Prosegui il brano sull'archivio e sul controllo, ripartendo subito dopo l'ultima frase riportata.

- [SEZIONE DI TESTO]:
▼▼▼

L'archivio non è ciò che semplicemente salva - malgrado la sua fuga immediata - l'evento dell'enunciato conservando il suo stato civile di evaso per le memorie future; è ciò che, alla radice stessa dell'enunciato-evento e nel corpo in cui si dà, definisce sin dall'inizio il sistema della sua enunciabilità.

"Tra la lingua che definisce il sistema di costruzione delle frasi possibili e il corpus che raccoglie passivamente le parole pronunciate, l'archivio definisce un livello particolare; quello di una pratica che fa sorgere una molteplicità di enunciati come tanti eventi regolari, come tante cose che si offrono al trattamento e alla manipolazione"

(ibidem, p. 174).

L'autentico luogo del controllo si configura allora nel corpo sovrascrivibile, privo di un soggetto dispotico che ne regola i flussi evolutivi, ma preso in un gioco di continue sovrapposizioni e commistioni autoregolantesi in funzione della libertà di spazio originaria.

"Gli individui decidono, mettendo al mondo delle decisioni che reputano loro, nonostante gli archivi culturali manifestino nei confronti degli attori che hanno sulle loro spalle l'onere della decisione un forte carattere ingiuntivo...esistono scelte congenite a un campo di significati a cui potremmo sentirci legati da un vincolo polemico, mentre proprio questa normalità dovrebbe dimostrare che i nostri rapporti con il mondo sono regolati da un perpetuo sì...ma"

(C. Montaleone, Homo loquens, Raffaello Cortina Editore, Milano 1998, pp.22-23).

Noi diamo cioè il nome di controllo a un processo di cumulo riconoscibile soltanto nelle stratificazioni acquisite del linguaggio e dei costumi. Di fatto, tuttavia, l'archivio non è descrivibile nella sua totalità e non è circoscrivibile nella sua attualità. Esso si dà per frammenti, regioni e livelli.

▲▲▲

- [DATI DI ORIGINE]:
▼▼▼

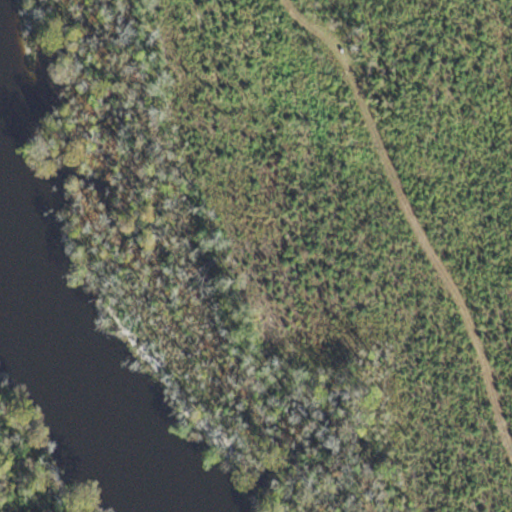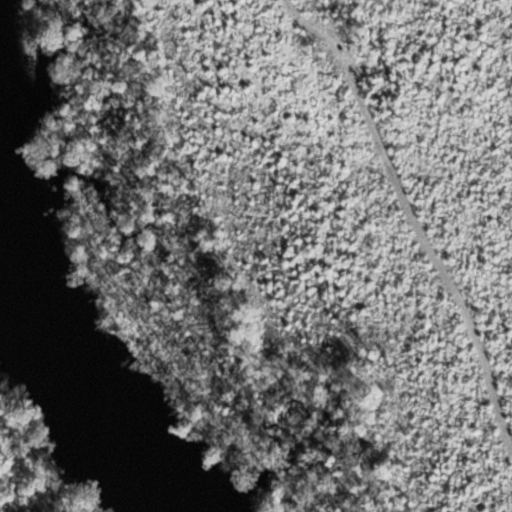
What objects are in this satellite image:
river: (73, 374)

▲▲▲

- [RISULTATO DELL'ESERCIZIO]:
"La descrizione dell'archivio sviluppa le sue possibilità (e la padronanza delle sue possibilità) a partire dai discorsi che hanno appena cessato di essere nostri; la sua soglia di esistenza è instaurata dalla frattura che si separa da ciò che non possiamo più dire, così come da ciò che cade fuori della nostra pratica discorsiva; incomincia con l'esterno del nostro linguaggio"

(M. Foucault, AS, op. cit., p. 173).

Tali identificazioni sono riconoscibili solo nel momento in cui vengono nominate, messe in parola, dunque garantite nella loro "oggettualità": "La parola identifica nel nome, arrestando il continuum dell'evento (della vita eterna "in-stantanea") sulla soglia del significato. Soglia "impercettibile" in cui accade (si manifesta) la relazione (fondamentale e costitutiva) evento/significato" (Carlo Sini, La virtù politica, op. cit., p. 176).

La parola, ancora, fa presente l'assente (inteso come "non ancora detto", invisibile solo all'occhio non ancora educato dal linguaggio), ma rende anche assente il presente, riducendo a puro nome la presenza vivente (il continuum).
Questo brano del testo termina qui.